その後、東証マザーズ指数は2割程度上昇したんですが、その買戻しも終わってしまったような感じのチャートになっていますよね。さらに、もうちょっとネガティブなニュースをご紹介させていただきたいと思うんですが、
新興市場の決算動向なんですが、前年の第1四半期は16%増益で非常にいい数字なんですが、8%増益、1%増益、仕舞いにはマイナス6%減益と、いうような形になってしまっていて、さらに08年9月の中間期予想は16%減と、さらに減益幅が拡大してしまっているわけですね。ただ、新興市場下がらないんですね。
ここがポイントだと思うので、月ごとの上昇率が50%を超えた銘柄の数をカウントしてきてみたんですね。
4月と5月に急騰する銘柄が多くなってきているのが見てとれると思います。
東証マザーズ指数の騰落率が決して2月と比べて高いというわけではないんですが、なぜか銘柄数が上がってきていると。
4月と5月は東証マザーズ指数が横ばい推移となった時期と一致しているわけですね。
指数は動いていませんけれども、個別銘柄では大きく動くというような状況が観測されていたと。実は悪材料というのはある程度織り込まれていた可能性はあるのかなという風に思いますね。全体は横ばい推移でも、個別銘柄の選別さえ誤らなければ利益を獲得できるような相場であったということですね。5月の36銘柄中ですね、26銘柄は利益の急加速ですとか、黒字転換ですとか、そういうような状況が観測されていました。
騰落率50%、そういうような期待をされると困ってしまうんですけど、こちらの銘柄群は全て新興市場の銘柄になっています。
東証1部を含めた全ての銘柄で算出はできるんですが、今回は新興市場の銘柄に限って持ってきました。ファンダメンタルズの点数とテクニカルの点数、こちらで点数付けしているんですね。ファンダメンタルズは利益の急激な増加ですとか、財務の内容ですね。あとROAの変化率等も考慮しています。
テクニカルはトレンド重視ですね。トレンドが出ていれば高い点数を付けるというような形で持ってきました。1位は木徳神糧というところなんですが、大手の米卸しです。

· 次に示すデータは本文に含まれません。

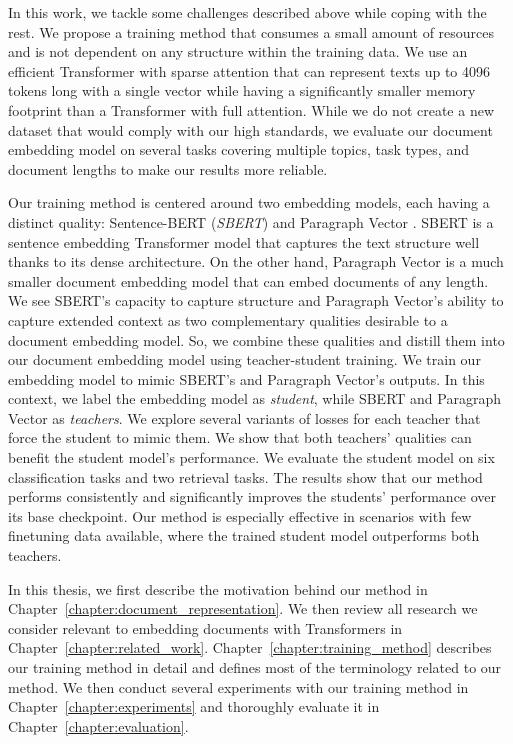 In this work, we tackle some challenges described above while coping with the
rest. We propose a training method that consumes a small amount of resources
and is not dependent on any structure within the training data. We use an
efficient Transformer with sparse attention that can represent texts up to 4096
tokens long with a single vector while having a significantly smaller memory
footprint than a Transformer with full attention. While we do not create a new
dataset that would comply with our high standards, we evaluate our document
embedding model on several tasks covering multiple topics, task types, and
document lengths to make our results more reliable.

Our training method is centered around two embedding models, each having a
distinct quality: Sentence-BERT (\emph{SBERT}) \citep{reimers2019sentence} and
Paragraph Vector \citep{le2014distributed}. SBERT is a sentence embedding
Transformer model that captures the text structure well thanks to its dense
architecture. On the other hand, Paragraph Vector is a much smaller document
embedding model that can embed documents of any length. We see SBERT's capacity
to capture structure and Paragraph Vector's ability to capture extended context
as two complementary qualities desirable to a document embedding model. So, we
combine these qualities and distill them into our document embedding model
using teacher-student training. We train our embedding model to mimic SBERT's
and Paragraph Vector's outputs. In this context, we label the embedding model
as \emph{student}, while SBERT and Paragraph Vector as \emph{teachers}. We
explore several variants of losses for each teacher that force the student to
mimic them. We show that both teachers' qualities can benefit the student
model's performance. We evaluate the student model on six classification tasks
and two retrieval tasks. The results show that our method performs consistently
and significantly improves the students' performance over its base checkpoint.
Our method is especially effective in scenarios with few finetuning data
available, where the trained student model outperforms both teachers.

In this thesis, we first describe the motivation behind our method in
Chapter~\ref{chapter:document_representation}. We then review all research we
consider relevant to embedding documents with Transformers in
Chapter~\ref{chapter:related_work}. Chapter~\ref{chapter:training_method}
describes our training method in detail and defines most of the terminology
related to our method. We then conduct several experiments with our training
method in Chapter~\ref{chapter:experiments} and thoroughly evaluate it in
Chapter~\ref{chapter:evaluation}.
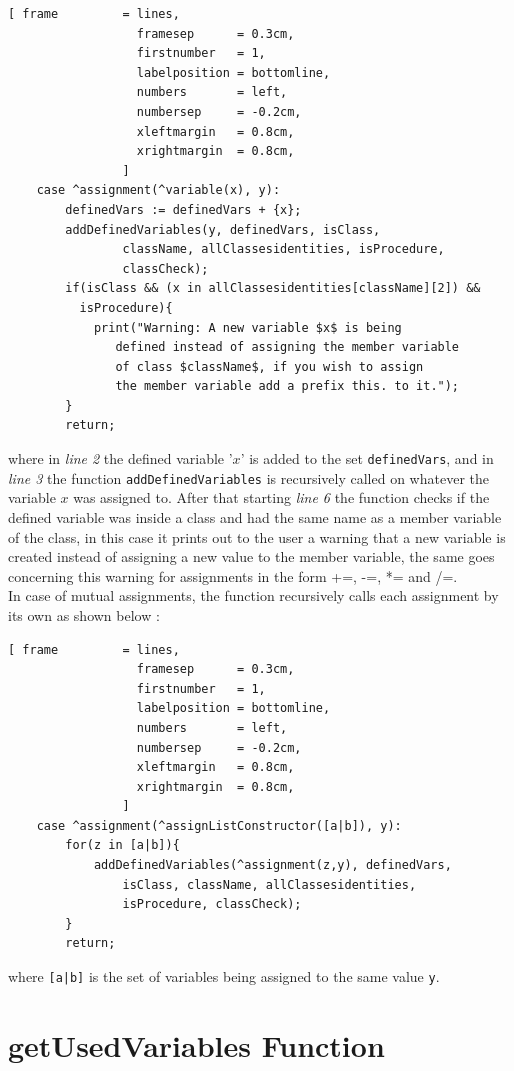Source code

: \documentclass[11pt]{report}
\begin{document}
\begin{Verbatim}[ frame         = lines, 
                  framesep      = 0.3cm, 
                  firstnumber   = 1,
                  labelposition = bottomline,
                  numbers       = left,
                  numbersep     = -0.2cm,
                  xleftmargin   = 0.8cm,
                  xrightmargin  = 0.8cm,
                ]
    case ^assignment(^variable(x), y):
		definedVars := definedVars + {x};
		addDefinedVariables(y, definedVars, isClass,
		        className, allClassesidentities, isProcedure,
		        classCheck);
		if(isClass && (x in allClassesidentities[className][2]) && 
		  isProcedure){
			print("Warning: A new variable $x$ is being
			   defined instead of assigning the member variable 
			   of class $className$, if you wish to assign
			   the member variable add a prefix this. to it.");
		}
		return;
\end{Verbatim}
where in \textsl{line 2} the defined variable '$x$' is added to the set \texttt{definedVars}, and in \textsl{line 3} the function \texttt{addDefinedVariables} is recursively called on whatever the variable $x$ was assigned to. After that starting \textsl{line 6} the function checks if the defined variable was inside a class and had the same name as a member variable of the class, in this case it prints out to the user a warning that a new variable is created instead of assigning a new value to the member variable, the same goes concerning this warning for assignments in the form +=, -=, *= and /=.
\\

In case of mutual assignments, the function recursively calls each assignment by its own as shown below :

\begin{Verbatim}[ frame         = lines, 
                  framesep      = 0.3cm, 
                  firstnumber   = 1,
                  labelposition = bottomline,
                  numbers       = left,
                  numbersep     = -0.2cm,
                  xleftmargin   = 0.8cm,
                  xrightmargin  = 0.8cm,
                ]
    case ^assignment(^assignListConstructor([a|b]), y):
		for(z in [a|b]){
			addDefinedVariables(^assignment(z,y), definedVars,
			    isClass, className, allClassesidentities, 
			    isProcedure, classCheck);
		}
		return;
\end{Verbatim}
where \texttt{[a|b]} is the set of variables being assigned to the same value \texttt{y}.

\section{getUsedVariables Function}
\end{document}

食料というテーマだけではなくて、実はファンダメンタルズの点数100点ですから、利益も急増しているわけですね。そしてフルヤ金属を見ていただきますと、レアメタルを加工している会社なんですが、商品市況の上昇だけでなく、こちらもまた利益が急増している様子を見てとれます。株価は高値圏突入というような形ですね。そして最後にエレコムという会社ですね。こちらはパソコン周辺機器の大手です。先ほどの2社と違ってテーマというテーマはないんですが、こちらも利益が急増していると。
類似企業でアイオーデータという会社、パソコン周辺機器であるんですけども、こちらも株価は堅調に推移していますので、なにか業界に変化が起こった可能性があるのかなというような気がしますね。